Œuvres complètes de André Chénier, 1819/Idylles/Lydé

LYDÉ


Mon visage est flétri des regards du soleil.
Mon pied blanc sous la ronce est devenu vermeil.
J’ai suivi tout le jour le fond de la vallée ;
Des bêlemens lointains partout m’ont appelée.
J’ai couru : tu fuyais sans doute loin de moi :
C’était d’autres pasteurs. Où te chercher, ô toi
Le plus beau des humains ? Dis-moi, fais-moi connaître
Où sont donc tes troupeaux, où tu les mènes paître.

Ô jeune adolescent ! tu rougis devant moi.
Vois mes traits sans couleur ; ils pâlissent pour toi
C’est ton front virginal, ta grâce, ta décence ;
Viens. Il est d’autres jeux que les jeux de l’enfance.
Ô jeune adolescent, viens savoir que mon cœur
N’a pu de ton visage oublier la douceur.
Bel enfant, sur ton front la volupté réside.
Ton regard est celui d’une vierge timide.
Ton sein blanc, que ta robe ose cacher au jour,
Semble encore ignorer qu’on soupire d’amour.
Viens le savoir de moi.
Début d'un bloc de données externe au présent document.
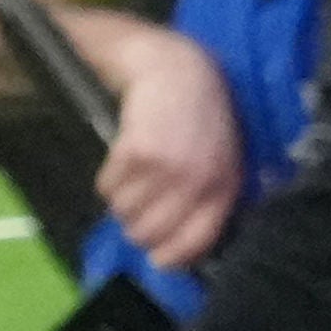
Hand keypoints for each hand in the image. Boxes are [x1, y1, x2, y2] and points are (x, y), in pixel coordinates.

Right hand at [96, 30, 246, 267]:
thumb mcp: (224, 160)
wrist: (178, 72)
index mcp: (222, 188)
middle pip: (148, 234)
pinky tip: (125, 160)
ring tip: (136, 177)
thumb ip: (210, 200)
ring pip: (123, 213)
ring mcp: (164, 168)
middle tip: (138, 210)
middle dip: (136, 228)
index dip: (170, 258)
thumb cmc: (203, 120)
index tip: (156, 259)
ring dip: (122, 201)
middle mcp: (195, 182)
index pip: (194, 243)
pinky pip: (106, 187)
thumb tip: (182, 248)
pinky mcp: (133, 152)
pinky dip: (108, 180)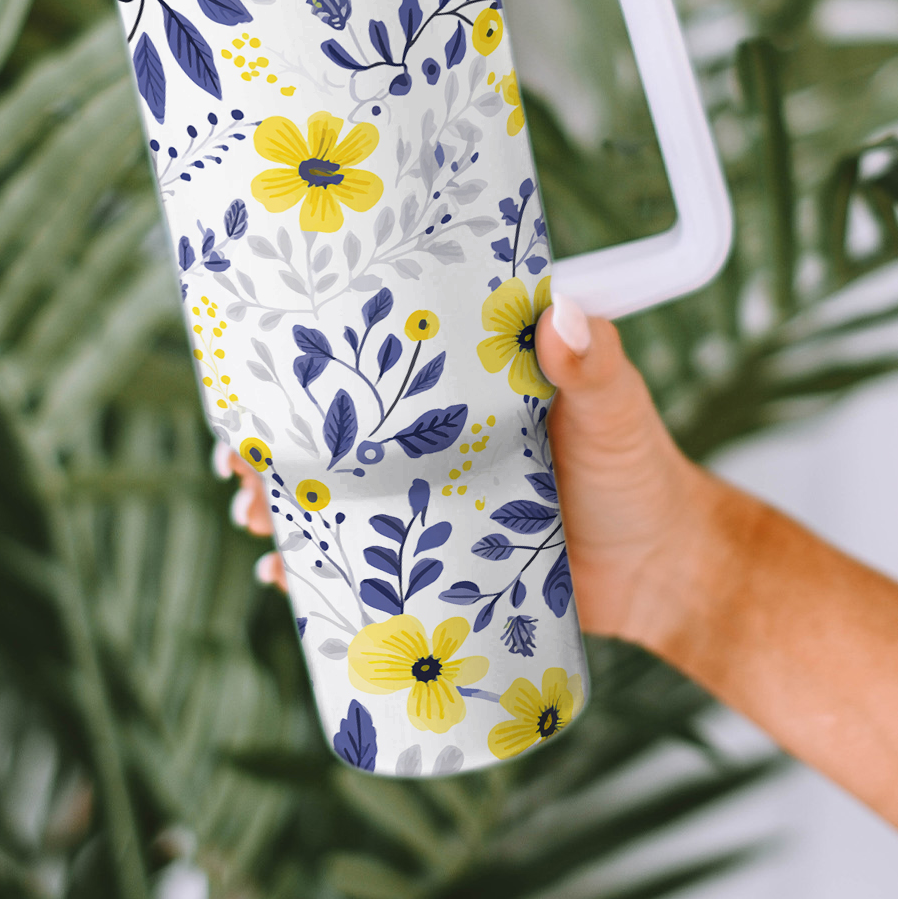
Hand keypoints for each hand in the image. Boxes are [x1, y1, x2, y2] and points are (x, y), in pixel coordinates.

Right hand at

Viens, je veux te l’apprendre ;
Viens remettre en mes mains ton ame vierge et tendre,

Afin que mes leçons moins timides que toi
Te fassent soupirer et languir comme moi ;
Et qu’enfin rassuré, cette joue enfantine
Doive à mes seuls baisers cette rougeur divine.
Ô je voudrais qu’ici tu vinsses un matin
Reposer mollement ta tête sur mon sein
Je te verrais dormir, retenant mon haleine ;
De peur de t’éveiller, ne respirant qu’à peine.
Mon écharpe de lin que je ferais flotter,
Loin de ton beau, visage aurait soin d’écarter
Les insectes volans et la jalouse abeille.